During his press conference on Wednesday, Fed Chairman Ben Bernanke said the amount of Treasury and mortgage debt the central bank purchases could be varied according to the strength of the economy. So far, though, five months - to February - of job creation over 200,000 hasn't warranted a reduction. Bernanke also expressed concern that fiscal tightening would slow output, citing a Congressional Budget Office estimate that measures enacted so far could knock 1.5 percentage points off GDP growth.
 
Meanwhile, the Federal Open Market Committee expects "a considerable time" to elapse after asset purchases are terminated before interest rates start rising. Indeed, only five of the committee's 19 members foresee any increase before the end of 2014. All but one, however, expect rates to start moving up by the end of 2015. The trajectory, in some cases, is quite aggressive. The mean outlook for December 2015 tallies at 1.35 per cent, though individual members anticipate short-term rates as high as 4.5 per cent.

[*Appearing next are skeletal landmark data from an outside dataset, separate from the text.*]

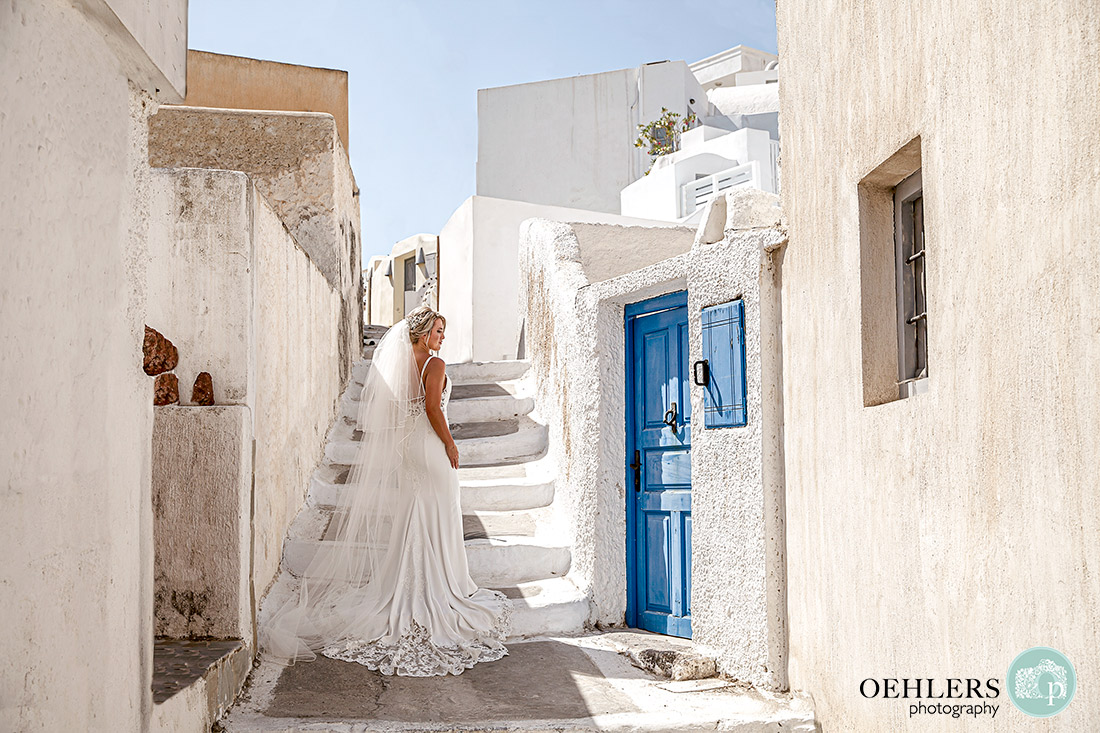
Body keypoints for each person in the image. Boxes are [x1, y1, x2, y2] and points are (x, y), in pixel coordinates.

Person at [261, 305, 512, 676]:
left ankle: (409, 585)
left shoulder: (401, 363)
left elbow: (403, 408)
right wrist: (451, 444)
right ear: (424, 332)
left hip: (410, 449)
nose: (443, 337)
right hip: (430, 446)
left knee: (417, 514)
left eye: (444, 331)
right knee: (440, 510)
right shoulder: (435, 365)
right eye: (439, 331)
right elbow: (432, 408)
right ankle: (444, 586)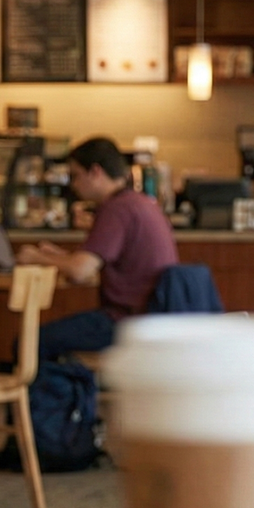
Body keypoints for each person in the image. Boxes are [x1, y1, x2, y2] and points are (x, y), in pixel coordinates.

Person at [16, 137, 177, 359]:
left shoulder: (115, 209)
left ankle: (63, 393)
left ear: (95, 172)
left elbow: (79, 272)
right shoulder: (140, 203)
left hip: (127, 322)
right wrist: (61, 258)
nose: (73, 185)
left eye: (75, 176)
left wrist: (36, 256)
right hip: (152, 319)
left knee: (29, 344)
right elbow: (92, 263)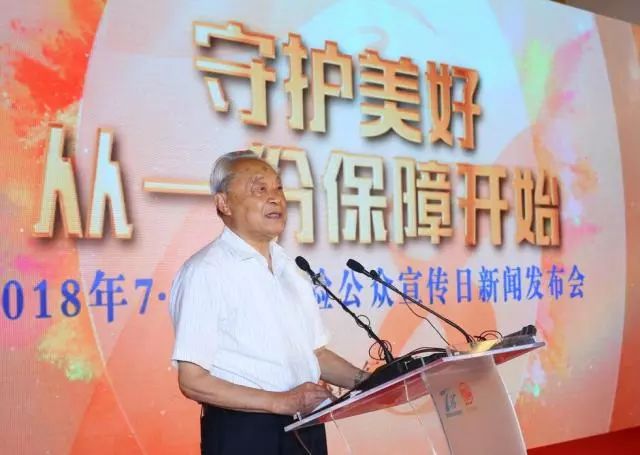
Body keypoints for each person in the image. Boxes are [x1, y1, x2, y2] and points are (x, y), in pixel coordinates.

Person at [169, 151, 368, 454]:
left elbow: (315, 355)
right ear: (224, 203)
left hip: (306, 424)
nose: (275, 198)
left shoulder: (291, 269)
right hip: (244, 433)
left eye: (278, 188)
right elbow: (192, 380)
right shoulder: (206, 271)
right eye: (260, 189)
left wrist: (370, 382)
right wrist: (281, 402)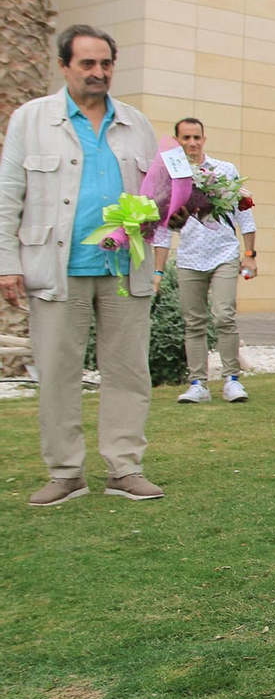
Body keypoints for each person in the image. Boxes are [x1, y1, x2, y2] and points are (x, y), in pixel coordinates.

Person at [0, 25, 163, 505]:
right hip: (55, 269)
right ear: (64, 65)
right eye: (87, 63)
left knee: (129, 372)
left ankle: (125, 468)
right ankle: (65, 472)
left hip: (124, 270)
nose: (98, 72)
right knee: (57, 373)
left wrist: (160, 240)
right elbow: (8, 196)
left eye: (106, 63)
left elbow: (158, 196)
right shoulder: (31, 120)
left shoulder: (137, 123)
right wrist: (7, 263)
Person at [153, 118, 256, 404]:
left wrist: (250, 255)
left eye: (196, 137)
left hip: (224, 253)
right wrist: (158, 272)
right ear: (177, 141)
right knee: (194, 322)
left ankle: (232, 380)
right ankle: (198, 383)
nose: (192, 143)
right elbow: (163, 229)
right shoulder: (171, 177)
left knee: (224, 315)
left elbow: (244, 213)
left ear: (204, 139)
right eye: (186, 138)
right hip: (189, 257)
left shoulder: (224, 170)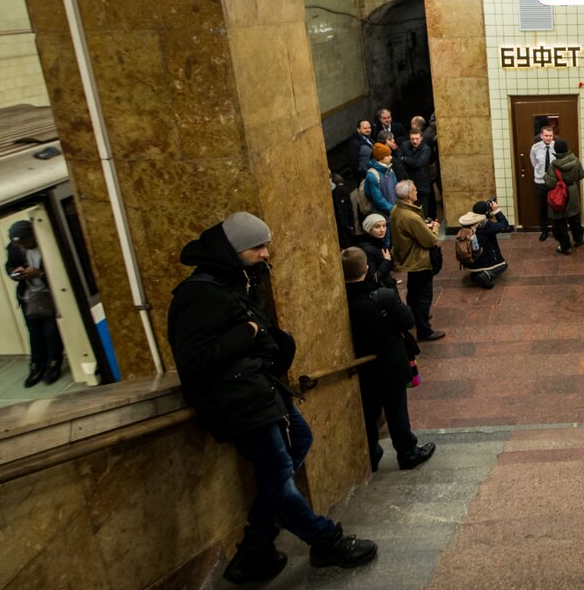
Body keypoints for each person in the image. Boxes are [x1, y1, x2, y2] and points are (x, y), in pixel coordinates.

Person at [167, 212, 377, 583]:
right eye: (257, 248)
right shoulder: (197, 295)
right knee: (279, 475)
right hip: (236, 401)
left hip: (258, 390)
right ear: (233, 251)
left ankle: (254, 549)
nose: (265, 253)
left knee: (297, 447)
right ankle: (325, 540)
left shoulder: (233, 279)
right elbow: (195, 363)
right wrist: (247, 331)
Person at [341, 247, 435, 472]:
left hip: (361, 366)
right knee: (396, 410)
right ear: (365, 268)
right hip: (389, 361)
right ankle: (408, 453)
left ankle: (371, 454)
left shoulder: (339, 303)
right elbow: (408, 319)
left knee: (370, 412)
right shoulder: (382, 296)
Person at [4, 220, 63, 387]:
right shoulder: (14, 248)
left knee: (51, 332)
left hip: (49, 295)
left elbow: (60, 269)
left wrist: (40, 273)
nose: (23, 245)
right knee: (34, 332)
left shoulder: (47, 244)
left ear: (33, 235)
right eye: (20, 243)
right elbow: (9, 267)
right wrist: (14, 273)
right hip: (28, 297)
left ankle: (54, 363)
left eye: (25, 241)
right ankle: (37, 366)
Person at [389, 180, 445, 342]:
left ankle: (415, 319)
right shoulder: (411, 216)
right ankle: (424, 329)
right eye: (414, 190)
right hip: (419, 260)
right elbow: (429, 240)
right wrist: (434, 227)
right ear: (407, 195)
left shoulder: (396, 211)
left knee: (413, 293)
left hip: (408, 258)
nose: (416, 192)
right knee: (423, 296)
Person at [458, 200, 512, 288]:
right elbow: (504, 226)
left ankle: (476, 273)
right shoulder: (485, 225)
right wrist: (496, 211)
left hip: (468, 260)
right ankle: (486, 274)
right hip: (482, 258)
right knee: (503, 266)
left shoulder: (467, 223)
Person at [545, 139, 584, 254]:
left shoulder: (553, 165)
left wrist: (545, 177)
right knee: (574, 217)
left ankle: (565, 246)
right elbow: (581, 175)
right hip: (572, 192)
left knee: (560, 221)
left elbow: (551, 183)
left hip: (559, 194)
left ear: (556, 150)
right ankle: (579, 239)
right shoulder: (576, 161)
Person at [400, 129, 434, 221]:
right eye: (412, 139)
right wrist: (411, 162)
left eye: (417, 139)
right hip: (408, 184)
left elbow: (419, 163)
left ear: (421, 138)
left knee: (422, 212)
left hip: (422, 185)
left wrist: (405, 159)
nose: (414, 141)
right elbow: (400, 160)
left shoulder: (426, 149)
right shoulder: (405, 145)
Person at [530, 125, 557, 241]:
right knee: (542, 207)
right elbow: (534, 163)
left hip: (553, 182)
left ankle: (556, 230)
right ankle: (544, 231)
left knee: (555, 207)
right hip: (540, 182)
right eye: (546, 136)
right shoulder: (535, 148)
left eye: (550, 136)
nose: (548, 138)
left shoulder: (556, 146)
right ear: (541, 136)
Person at [355, 213, 395, 288]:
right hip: (380, 291)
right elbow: (374, 278)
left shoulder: (379, 242)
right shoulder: (368, 250)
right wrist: (387, 261)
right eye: (377, 227)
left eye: (384, 226)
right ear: (369, 229)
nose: (382, 230)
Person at [363, 142, 399, 220]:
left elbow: (396, 189)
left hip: (394, 214)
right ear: (381, 157)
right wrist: (392, 209)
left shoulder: (390, 170)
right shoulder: (372, 175)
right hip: (381, 217)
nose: (391, 157)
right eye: (388, 155)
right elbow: (377, 199)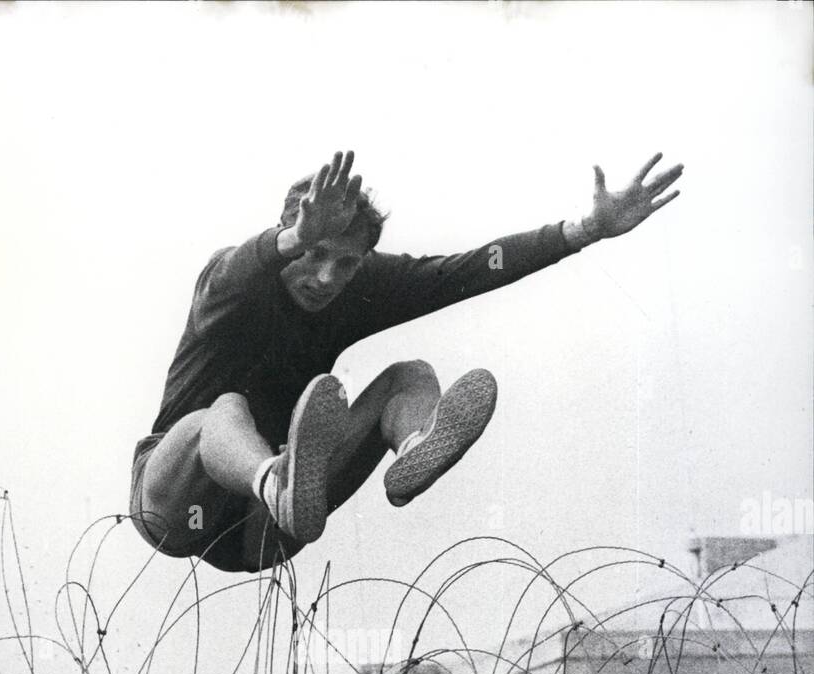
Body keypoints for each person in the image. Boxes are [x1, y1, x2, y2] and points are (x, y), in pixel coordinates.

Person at [131, 149, 683, 572]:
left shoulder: (357, 288)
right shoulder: (235, 283)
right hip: (177, 510)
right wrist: (295, 234)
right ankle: (273, 478)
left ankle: (415, 450)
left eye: (347, 264)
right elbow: (231, 273)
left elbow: (466, 271)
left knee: (410, 377)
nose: (328, 279)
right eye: (314, 255)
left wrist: (584, 230)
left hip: (260, 536)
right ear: (289, 240)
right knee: (225, 408)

By then, the federal funds rate will have been virtually nil for over six years, and if the Fed keeps buying at this pace, its balance sheet could surpass $4 trillion. FOMC members are forecasting growth to be fairly robust and inflation at around two per cent. That suggests negative real interest rates may push up the prices of equities and other assets further. After such a lengthy period of ultra-cheap borrowing, the expected gap between short- and long-term rates will be deeply baked into the operations of many banks and other institutions.

Put it all together and a relatively rapid tightening easily could cause damaging financial ripples. Preparing the market, for example by winding down asset purchases sooner rather than later, would be a way to navigate a somewhat smoother course.